• Task details
Looking at the listing beneath, work out how many lines hold "depth" and report only that figure.

• Records for this task
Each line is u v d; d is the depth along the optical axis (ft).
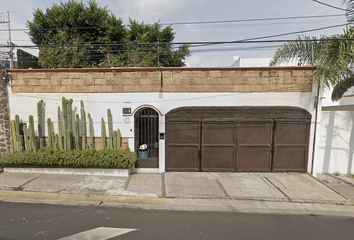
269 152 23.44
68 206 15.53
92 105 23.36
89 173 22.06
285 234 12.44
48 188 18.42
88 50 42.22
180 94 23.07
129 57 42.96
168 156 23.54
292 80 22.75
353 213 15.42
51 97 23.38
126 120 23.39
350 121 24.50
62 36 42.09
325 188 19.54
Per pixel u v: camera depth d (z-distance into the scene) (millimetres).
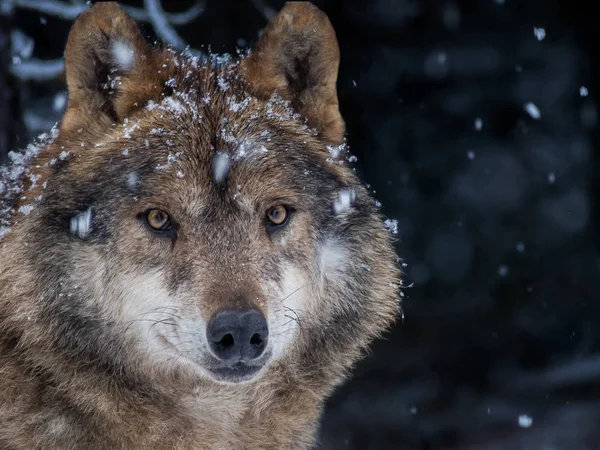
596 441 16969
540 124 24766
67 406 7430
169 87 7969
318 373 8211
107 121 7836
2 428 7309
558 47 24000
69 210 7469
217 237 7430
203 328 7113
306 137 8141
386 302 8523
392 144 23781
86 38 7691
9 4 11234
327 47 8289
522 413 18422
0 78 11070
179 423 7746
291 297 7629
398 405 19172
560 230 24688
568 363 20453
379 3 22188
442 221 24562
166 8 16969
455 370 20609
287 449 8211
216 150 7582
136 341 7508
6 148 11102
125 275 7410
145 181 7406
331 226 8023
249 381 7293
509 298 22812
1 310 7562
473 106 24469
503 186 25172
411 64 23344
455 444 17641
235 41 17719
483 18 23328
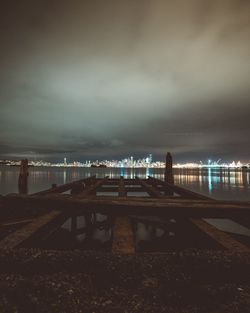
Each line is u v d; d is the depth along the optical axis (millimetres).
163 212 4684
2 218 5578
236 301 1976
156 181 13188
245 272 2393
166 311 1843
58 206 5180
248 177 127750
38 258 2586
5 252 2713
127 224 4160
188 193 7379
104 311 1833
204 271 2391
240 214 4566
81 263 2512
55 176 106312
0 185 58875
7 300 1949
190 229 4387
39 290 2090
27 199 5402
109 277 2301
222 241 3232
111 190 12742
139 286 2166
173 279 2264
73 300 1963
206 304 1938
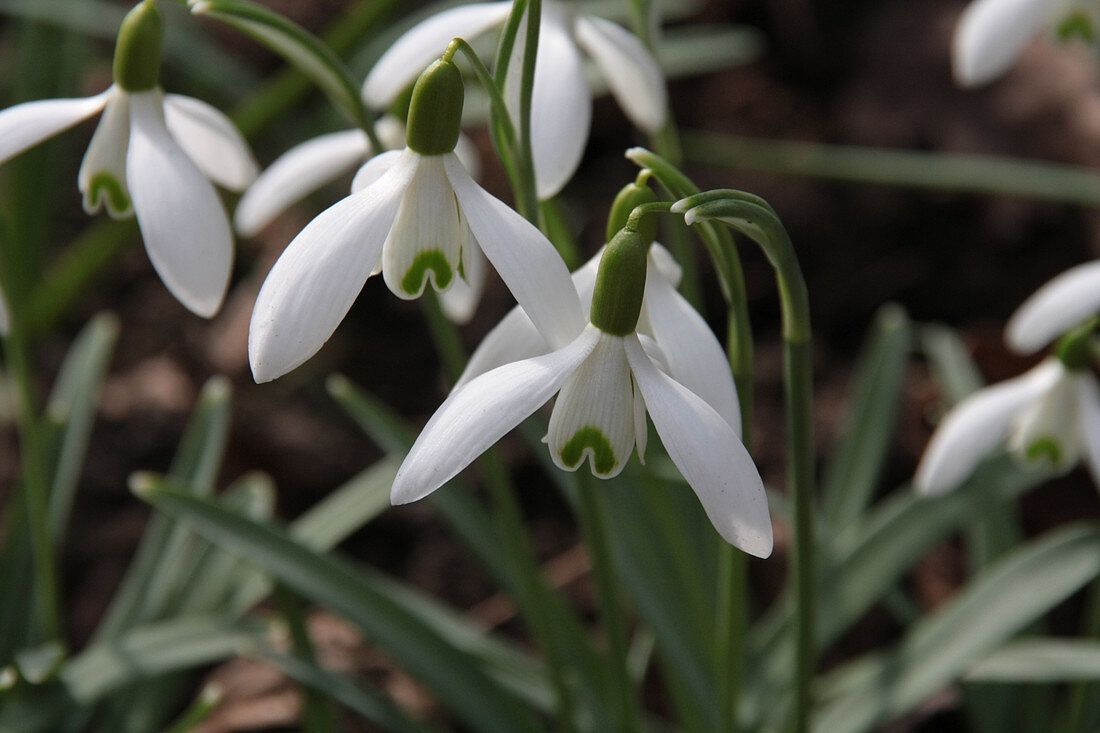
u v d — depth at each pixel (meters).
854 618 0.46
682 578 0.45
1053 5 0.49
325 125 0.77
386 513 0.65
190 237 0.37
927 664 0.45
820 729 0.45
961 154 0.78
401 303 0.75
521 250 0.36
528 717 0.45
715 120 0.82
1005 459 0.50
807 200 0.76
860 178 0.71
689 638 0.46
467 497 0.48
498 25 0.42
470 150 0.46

• Reply
4